Мама училась в Первом меде, а заодно ещё и нашла какую-то работу, которой с трудом хватало на аренду жилищной площади и прокорм двух, впрочем, не самых голодных ртов. Помимо нас, в квартире жил ещё какой-то мужик – густобровый брюнет с усами, как обувная щётка. Он был уже преклонного возраста (ему было лет тридцать пять, а то и все сорок), но тем не менее каждый раз, когда мы с ним виделись, он стремился со мной общаться. Особенно он оживлялся, когда появлялась мама, – он сразу раздвигал улыбкой свой полный золотых просверков рот, из которого лились навязчивые комплименты. Всякий раз, когда такое происходило, мама сдержанно отвечала что-то вежливое (он был хозяин квартиры), после чего уводила меня в нашу комнату.
Благодаря статусу матери-одиночки она смогла устроить меня в детский сад, который с радушием погоста принял меня на воспитание.
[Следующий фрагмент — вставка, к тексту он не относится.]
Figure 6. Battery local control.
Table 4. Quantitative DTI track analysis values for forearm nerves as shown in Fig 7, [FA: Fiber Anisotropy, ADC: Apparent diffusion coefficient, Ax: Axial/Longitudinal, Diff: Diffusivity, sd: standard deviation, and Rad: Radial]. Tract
Помню, там была такая воспитательница – Валентина Васильевна. Она отчего-то очень сильно не любила детей, всё время ругалась на них и кричала, когда те делали что-то не так. А поскольку под пристальным её надзором у детей всё валилось из рук, кричала она постоянно. Я тогда удивлённо думал, зачем же такие люди идут воспитывать детей, и каждое утро просил маму не вести меня в детский сад. Но мама ничего не могла поделать: рано утром она вела меня в сад, откуда ехала учиться, потом шла на работу, а вечером она забирала меня, и мы медленно шли домой. Дома она готовила ужин и еду на следующий день, мы ели и ложились спать. Утром я очень не хотел идти в детский сад и мечтал как-нибудь увильнуть от этой повинности, однако, когда вечером за мной приходила мама, усталая настолько, что ей даже разговаривать со мной было трудно, я не хотел возвращаться домой.
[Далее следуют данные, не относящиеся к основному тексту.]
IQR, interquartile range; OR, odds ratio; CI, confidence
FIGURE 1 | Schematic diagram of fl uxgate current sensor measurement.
Иногда мама отвозила меня на выходные домой, и я проводил счастливые дни в компании бабушки. Я помню, всякий раз бабушка предлагала маме вернуться (она жила в просторной трёхкомнатной квартире), но она всякий раз отказывалась.
Месяца через два я сидел в нашей комнате в Матвеевском, а мама вышла на кухню. Потом я услышал из-за двери голос соседа, – он снова говорил какие-то скабрезные любезности моей маме, но она ничего не отвечала.
– Давайте вместе ужинать! – сказал он.
– Я уже сказала, не надо, спасибо, – ответила мама.
– Я всё равно на троих приготовил.
– Спасибо, но это вы зря приготовили, – сказала мама. – Мы не голодные.
– А зачем же на кухню было идти? – спросил он.
– Чай заварить.
– Так давайте чай пить.
– Иосиф, – сказала она, стоя уже на пороге комнаты, – спасибо большое, не надо, правда.
Сосед фыркнул и пошёл на кухню.
– Мы сегодня не будем ужинать, мама? – спросил я.
Я спрашивал не потому, что был слишком голоден, – просто хотел уточнить.
– Нет, сегодня не будем, Вась, – как-то грустно ответила мама.
Мне было очень жаль её, я не хотел, чтобы она расстраивалась, хотелось – ужасно хотелось – её поддержать, но я не знал как и потому молча пошёл к кровати. Не знаю почему, но после этого она села на табуретку спиной ко мне, закрыла лицо руками и горько заплакала.
Наутро мы проспали: уже 20 минут назад нужно было идти в детский сад, но мне приспичило начать очередной раунд игры «Предложи альтернативный сценарий дня».
– Мама! – молодцевато произнёс я. – Почему, собственно, мы с тобой никуда не ходим? Вокруг полно всего: театры, музеи, кино, зоопарк. Почему обязательно нужно идти в детский сад?
– Одевайся, – сказала она. – Ты опаздываешь в детский сад.
– Нет! Я не хочу в детский сад!
– Вась, я опаздываю, – сказала она немного сердито, – одевайся живо!
Мне не понравился нажим в её тоне, и я решил восстать против такого обращения.
– Не буду! Хочу в зоопарк!
– Вася, мне очень надо попасть на семинар! Одевайся быстро! – закричала мама.
– А что такое семинар? – спросил я.
– Вась, быстро надень штаны!
– И мы пойдём в зоопарк? – весело спросил я.
Мама взяла ремень.
– Я тебе сейчас устрою зоопарк! – сказала она, заводя меня в угол. – Сейчас ты у меня бабуином станешь.
Несколько небрежных движений, – и она выполнила своё обещание. Я стоял и ревел, не поворачиваясь к ней.
– Ну всё, хватит, – произнесла она, смягчившись.